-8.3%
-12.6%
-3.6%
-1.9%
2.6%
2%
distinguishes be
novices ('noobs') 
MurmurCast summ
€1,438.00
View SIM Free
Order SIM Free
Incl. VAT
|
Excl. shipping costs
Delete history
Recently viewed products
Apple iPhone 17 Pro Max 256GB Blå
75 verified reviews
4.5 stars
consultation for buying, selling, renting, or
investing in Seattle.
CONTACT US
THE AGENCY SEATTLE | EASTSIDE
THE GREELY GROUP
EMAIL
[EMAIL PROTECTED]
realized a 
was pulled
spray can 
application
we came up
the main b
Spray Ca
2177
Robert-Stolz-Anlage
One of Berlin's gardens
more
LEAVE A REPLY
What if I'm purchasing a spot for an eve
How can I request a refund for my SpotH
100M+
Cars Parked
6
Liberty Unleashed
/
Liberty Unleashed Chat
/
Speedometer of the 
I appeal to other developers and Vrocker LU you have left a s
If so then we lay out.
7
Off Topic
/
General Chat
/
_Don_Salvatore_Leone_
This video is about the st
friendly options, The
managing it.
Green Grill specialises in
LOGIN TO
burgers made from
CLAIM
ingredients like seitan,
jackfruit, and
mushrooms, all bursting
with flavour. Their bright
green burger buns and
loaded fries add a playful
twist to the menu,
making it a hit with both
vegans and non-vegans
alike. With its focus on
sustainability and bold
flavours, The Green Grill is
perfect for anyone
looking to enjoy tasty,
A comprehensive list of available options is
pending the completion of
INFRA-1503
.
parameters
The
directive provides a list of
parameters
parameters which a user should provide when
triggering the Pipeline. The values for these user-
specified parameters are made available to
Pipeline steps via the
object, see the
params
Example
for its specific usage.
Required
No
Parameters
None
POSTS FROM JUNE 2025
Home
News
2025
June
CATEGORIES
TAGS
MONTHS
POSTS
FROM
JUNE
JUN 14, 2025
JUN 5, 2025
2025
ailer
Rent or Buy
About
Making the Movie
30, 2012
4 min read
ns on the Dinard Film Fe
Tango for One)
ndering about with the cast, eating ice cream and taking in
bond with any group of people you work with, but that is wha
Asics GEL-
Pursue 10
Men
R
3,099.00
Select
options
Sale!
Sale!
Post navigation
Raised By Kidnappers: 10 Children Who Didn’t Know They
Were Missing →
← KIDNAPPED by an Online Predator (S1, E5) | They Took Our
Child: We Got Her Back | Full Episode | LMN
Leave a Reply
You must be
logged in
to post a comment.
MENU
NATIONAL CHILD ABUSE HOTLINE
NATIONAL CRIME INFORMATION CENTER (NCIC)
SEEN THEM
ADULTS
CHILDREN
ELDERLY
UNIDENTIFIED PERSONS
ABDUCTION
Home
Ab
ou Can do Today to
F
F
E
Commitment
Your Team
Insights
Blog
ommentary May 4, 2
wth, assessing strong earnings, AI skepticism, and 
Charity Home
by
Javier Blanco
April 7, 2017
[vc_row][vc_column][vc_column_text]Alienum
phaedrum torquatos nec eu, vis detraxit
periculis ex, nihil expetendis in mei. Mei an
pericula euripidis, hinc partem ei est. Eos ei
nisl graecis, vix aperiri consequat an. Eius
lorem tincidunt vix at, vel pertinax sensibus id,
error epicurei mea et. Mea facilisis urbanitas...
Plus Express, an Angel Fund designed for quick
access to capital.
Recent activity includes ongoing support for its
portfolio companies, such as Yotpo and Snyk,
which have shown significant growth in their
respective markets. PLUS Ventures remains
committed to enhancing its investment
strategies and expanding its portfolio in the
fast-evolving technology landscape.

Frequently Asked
= = = = = = =
To-do item.
Please print, exactly and with nothing else, the lines from the first line of the entries through the line containing "THE GREELY GROUP".

Written answer.
-8.3%
-12.6%
-3.6%
-1.9%
2.6%
2%
distinguishes be
novices ('noobs') 
MurmurCast summ
€1,438.00
View SIM Free
Order SIM Free
Incl. VAT
|
Excl. shipping costs
Delete history
Recently viewed products
Apple iPhone 17 Pro Max 256GB Blå
75 verified reviews
4.5 stars
consultation for buying, selling, renting, or
investing in Seattle.
CONTACT US
THE AGENCY SEATTLE | EASTSIDE
THE GREELY GROUP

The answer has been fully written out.